The implications of all those Bible passages was not lost on me.  Common sense, a rare commodity in the 21st century, said that 20% saving and giving was not in the Bible by accident.  God doesn't work that way.  To me, they have come to symbolize wisdom and generosity.  Wisdom, by saving 20% in order to be prepared for whatever comes our way, and to build wealth.  Generosity, by giving 20% to relieve the suffering of others and to advance the Kingdom of God.  I got very excited about it.

Here's how Brittan and I are working out phase 2 in our lives:  We began by increasing our giving.  We raised our weekly contributions to our local Church and we are giving to other causes, as well, mostly Christian Mission organizations.  Our goal is to raise our giving to 20% of our income.  We are at approx 15% now.

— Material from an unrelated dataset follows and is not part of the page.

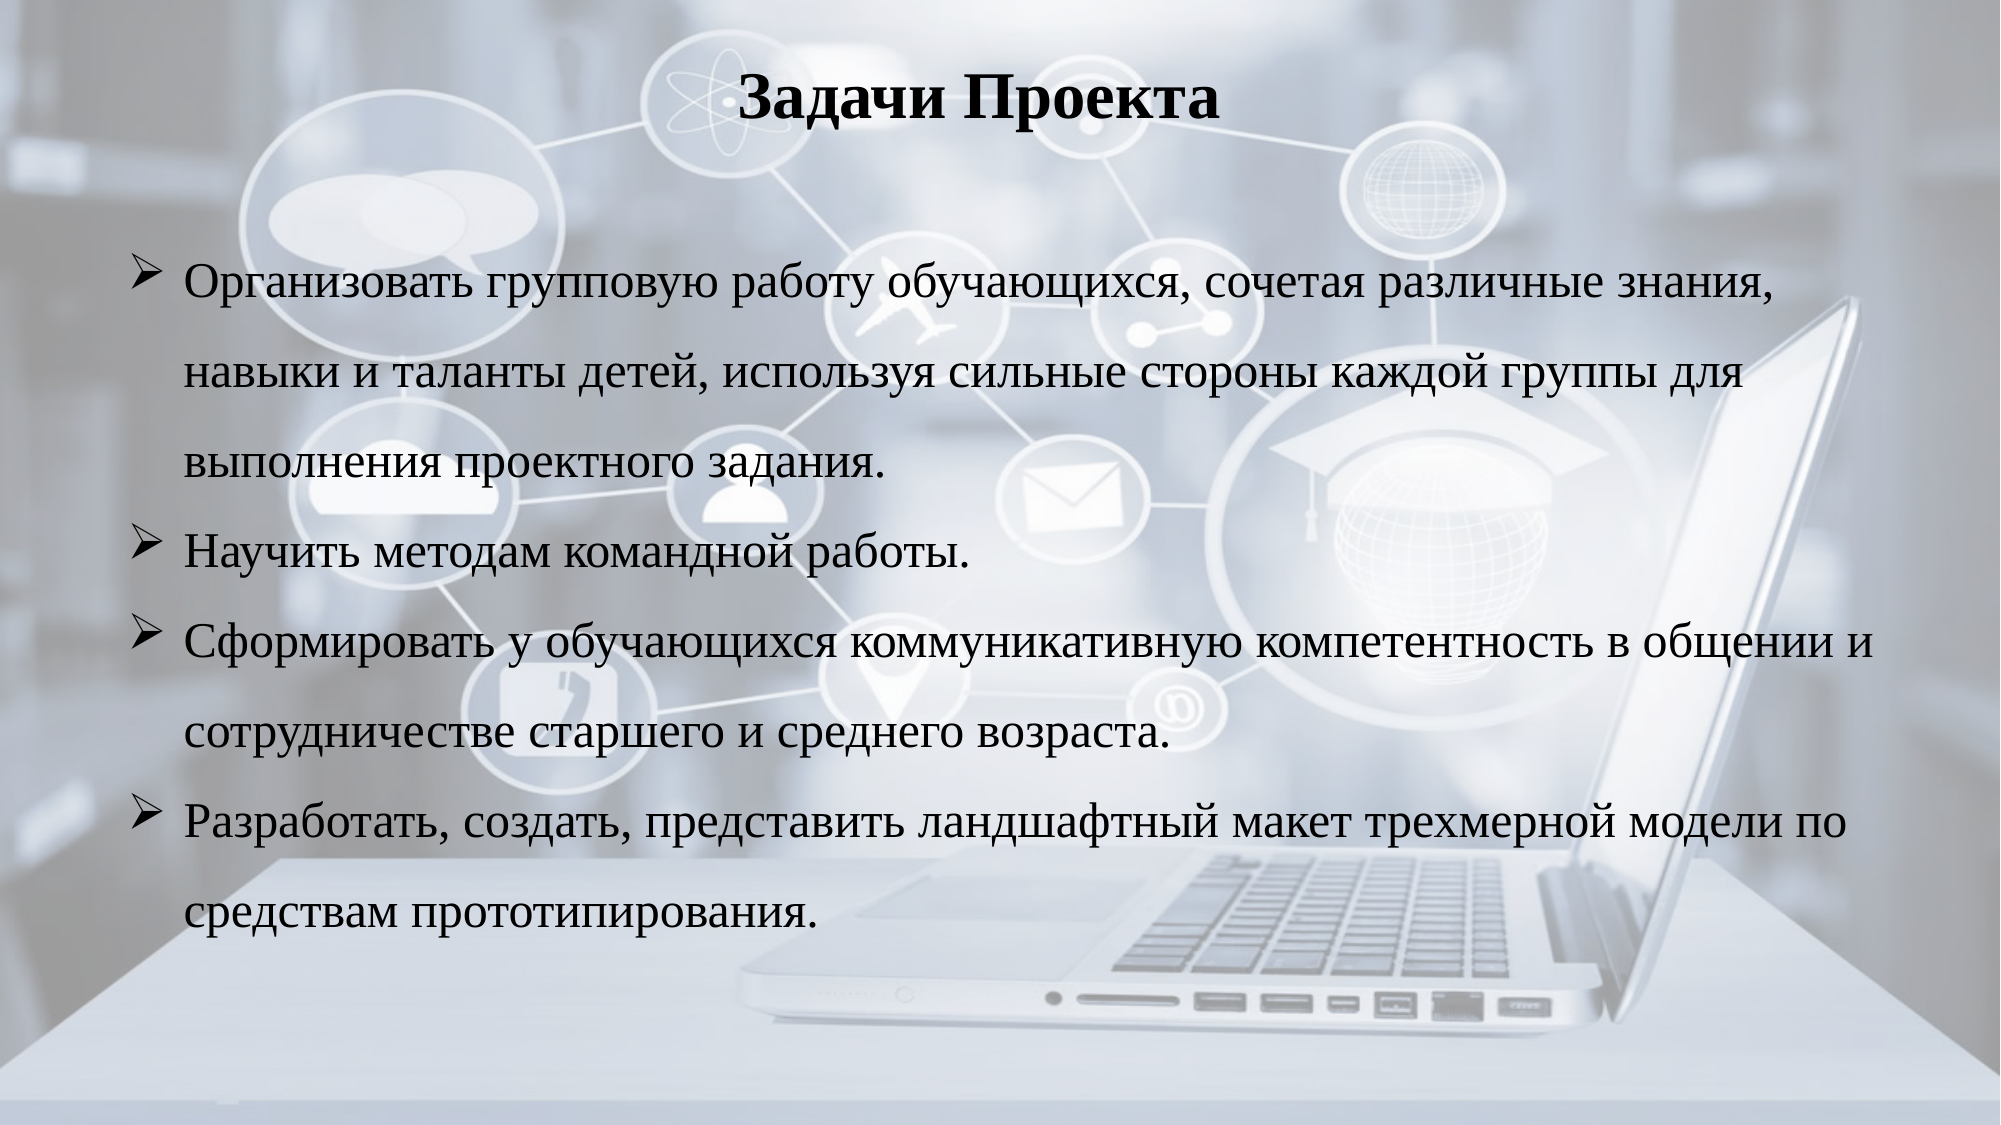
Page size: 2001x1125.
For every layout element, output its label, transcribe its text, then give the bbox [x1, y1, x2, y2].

text_box Организовать групповую работу обучающихся, сочетая различные знания, навыки и таланты детей, используя сильные стороны каждой группы для выполнения проектного задания. Научить методам командной работы. Сформировать у обучающихся коммуникативную компетентность в общении и сотрудничестве старшего и среднего возраста. Разработать, создать, представить ландшафтный макет трехмерной модели по средствам прототипирования. [112, 210, 1940, 946]
text_box Задачи Проекта [722, 44, 1237, 140]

As for saving, we're doing that two ways.  1.  We are saving from our income via 401k and a money market account.  Our goal is to have at least 6 months living expenses in a money market account with easy access.  This is not an investment, it's insurance.  We're not trying to get rich off of the emergency fund, we're trying to make sure we have some security in time of crisis.

Additionally, we are storing up a minimum of 6 months (eventually, 1 year worth) of basic household supplies, like dried beans, rice, soap, toilet paper, etc.  We don't make a big deal about it.  We're not 'survivalists' or doomsayers.  We're trying to be wise.  We are not doing it all at once.  We buy a few items each time we go to the store.  We only buy things that have a long shelf life, and we buy basic or generic brands for our 'emergency store house'.  We also have a 'rotation' plan that uses up things that are getting close to shelf life and replacing them with fresh.  Again, our goal, through various methods of saving money and storing goods is to save 20% of our income.

I know it sounds crazy; give 20%, save 20% and live on 60%.  But you'd be surprised what you can do when you are DEBT FREE.  Can you imagine how the world would change if the debt free revolution really catches fire.  Just think about how much cash would flood the economy, how much money would be out there for charitable causes and how much less stress would be felt by the average family.  The pressure taken off of Government agencies would be enormous. I believe.  Oh, yes, I believe.  And I'm doing my best to live out my convictions.